DENVER — Styler Ellis, Rachel Ballard and Meghan Nelson knew the feeling of not being welcomed in a traditional gym.
Uncomfortable stares, patronizing explanations and harsh comments in the gym are familiar for all three Denverites.
In an attempt to combat these problems, the three built their own spaces in VIBE Gym and Wellness Collective, Chin-Up Training, and Metamorphosis Fitness — three gyms in Denver designed to cater specifically to women and transgender individuals.
“We really wanted to create a safe space where all folks – regardless of size, shape, expression or identity – could come and enjoy reconnecting with their bodies through movement and fitness,” said Ellis, owner of Metamorphosis Fitness.
Nationally, women’s-only gyms have grown, with their founders claiming to address the same set of problems: sexual harassment and general discomfort in traditional gyms.
After years as a body builder who trained in “traditional gyms,” Ellis realized the focus on aesthetics and numbers on a scale were hindering their ability to build strength and pursue a hobby they loved.
Ellis surveyed 177 LGBTQ+ people in Denver and found several themes: discomfort with gendered bathrooms, feeling unsafe around other gymgoers and a hyperfocus on a person’s size, rather than their ability.
“Queer people often feel uncomfortable in situations where aesthetics are the focus,” Ellis said. “Most want to feel strong and healthy and reconnect with their bodies.”
Nearly 85% of Metamorphosis’ clientele identifies at LGBTQ+ and of that 85%, roughly half are transgender or gender-nonconforming.
For people who experience gender dysphoria, Ellis said reconnecting to one’s body after lifelong trauma or disconnect is paramount.
“The idea of physical exercise can be a really scary thing, so when people come into our gym, we have to be very mindful of the fact that we’re asking them to reconnect to a body that they might not identify with,” Ellis said. “We focus much more on understanding your body through movement.”
Rachel Ballard, owner of Chin-Up Training, fulfilled a long-time dream on Friday of owning their own empowering workout space.
Though Chin-Up has been open for personal training since 2021, the queer-owned-and-operated gym added classes two months ago and will dedicate open gym hours in January.
Ballard was surrounded by nearly 100 people at their announcement — competing on workout contests, crossing their fingers for a raffle ticket win and sharing hopes for their future at Chin-Up’s official open house. As they watched what was once a dream come to fruition, Ballard grinned from ear to ear on the second floor of their gym, a warehouse space in the Santa Fe Arts District.
“I know how being in a regular gym feels and it sucks a lot of the time,” Ballard said. “I would like to see as many people from the community as possible feel safe and at-home here.”
Ballard said having trainers who understand life for transgender and nonbinary people experiencing gender dysphoria is a vital step to helping people feel at-home in their bodies.
“I think it’s something we’ve all kind of experienced at one point or another where you’re just not living in your body,” Ballard said. “I want people to come here and feel good.”
The four personal trainers at Chin-Up offer small class sizes to ensure people feel comfortable and can get essential guidance when trying new movements. While Ballard hopes to outgrow the current space, they plan to keep classes small as part of the gym’s core mission.
“I think a lot of times, when I’ve attempted to go to gyms before, it’s a very male-dominated space and there’s a lot of expectation to know what you’re doing,” said Katie Stonehouse, who trains with Ballard at Chin-Up. “I’ve always been a little disassociated from my body and recently, I’ve grown in connection to my body.”
Meghan Nelson — owner of VIBE Gym and Wellness Collective — shared a similar origin story to Ballard and Ellis.
Nelson worked as a personal trainer for years and continued to hear nightmare stories from her female and gender non-conforming clients. Favoritism and sexual harassment were rampant, and many women who had children could not attend gyms because finding child care was too expensive.

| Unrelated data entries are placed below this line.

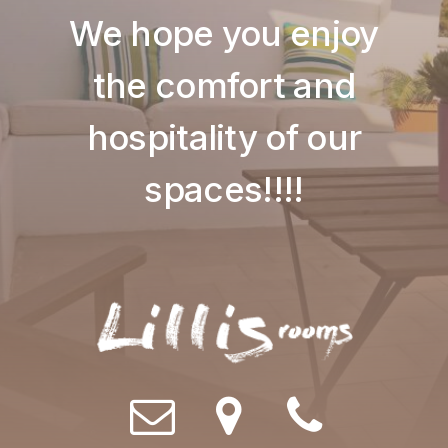
We hope you enjoy
the comfort and
hospitality of our
spaces!!!!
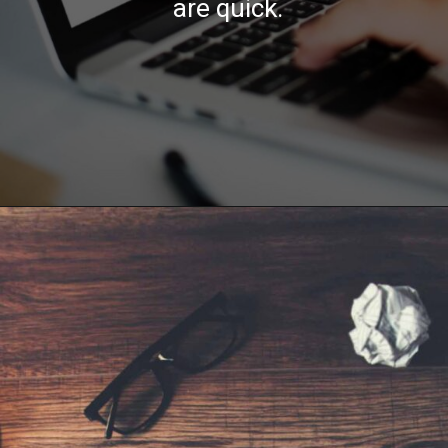
are quick.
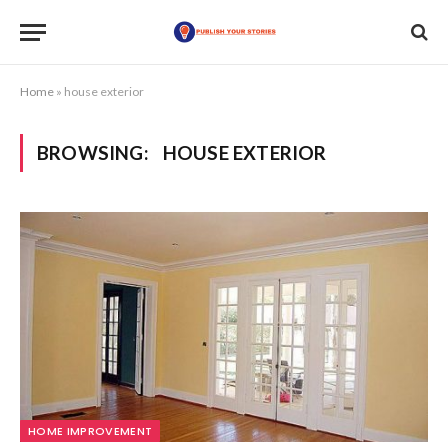
Home
»
house exterior
BROWSING:
HOUSE EXTERIOR
HOME IMPROVEMENT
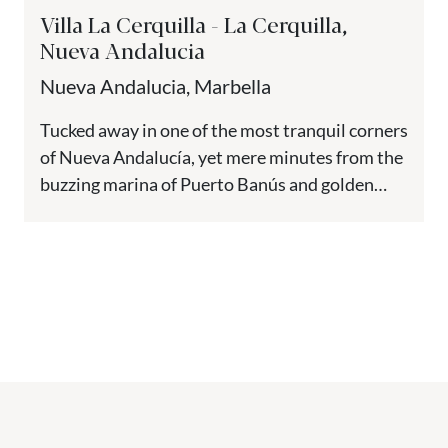
Villa La Cerquilla - La Cerquilla,
Nueva Andalucia
Nueva Andalucia, Marbella
Tucked away in one of the most tranquil corners
of Nueva Andalucía, yet mere minutes from the
buzzing marina of Puerto Banús and golden
beaches,...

“I was hearing so many people having negative experiences in traditional co-ed gym environments,” Nelson said. “There was obviously a need for people, especially women and trans people, that just don’t feel comfortable or sometimes even safe in traditional gym spaces.”
Nelson surveyed 10,000 gym-goers in Denver. The results highlighted a need for gyms with child care, flexible hours and classes geared towards groups other than cisgender men.

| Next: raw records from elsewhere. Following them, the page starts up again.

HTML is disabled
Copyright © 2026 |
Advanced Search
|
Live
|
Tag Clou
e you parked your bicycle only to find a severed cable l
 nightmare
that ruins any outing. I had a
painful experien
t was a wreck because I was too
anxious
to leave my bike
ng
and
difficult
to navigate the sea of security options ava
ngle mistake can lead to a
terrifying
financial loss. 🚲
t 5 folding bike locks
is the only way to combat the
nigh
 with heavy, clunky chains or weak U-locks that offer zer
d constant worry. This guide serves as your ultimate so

“We’ve really been able to curate this space for our demographic rather than it being a catch-all for anyone and everyone,” Nelson said.

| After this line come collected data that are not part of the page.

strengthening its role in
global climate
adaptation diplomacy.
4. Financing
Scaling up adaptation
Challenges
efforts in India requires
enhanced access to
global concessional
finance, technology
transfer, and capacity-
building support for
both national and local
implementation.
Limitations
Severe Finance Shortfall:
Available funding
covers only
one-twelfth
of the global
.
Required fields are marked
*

VIBE offers free child care during a parent’s workout, which Nelson said has helped make exercise more accessible to many.
“A lot of times, parents end up really losing out on self care because they don’t have child care so they can’t come in,” Nelson said. “The free child care is huge for accessibility.”
Talia Visco, a physical therapist who has worked with Ballard, said creating stigma-free gyms is vital to spread a message that exercise is for everyone.
“I think millennials were some of the first women to prioritize that being a strong woman is normalized and important,” Visco said. “For me, having a space that perpetuates that, where working out isn’t just about being skinny, it’s about being strong and helping build a community, is really important.”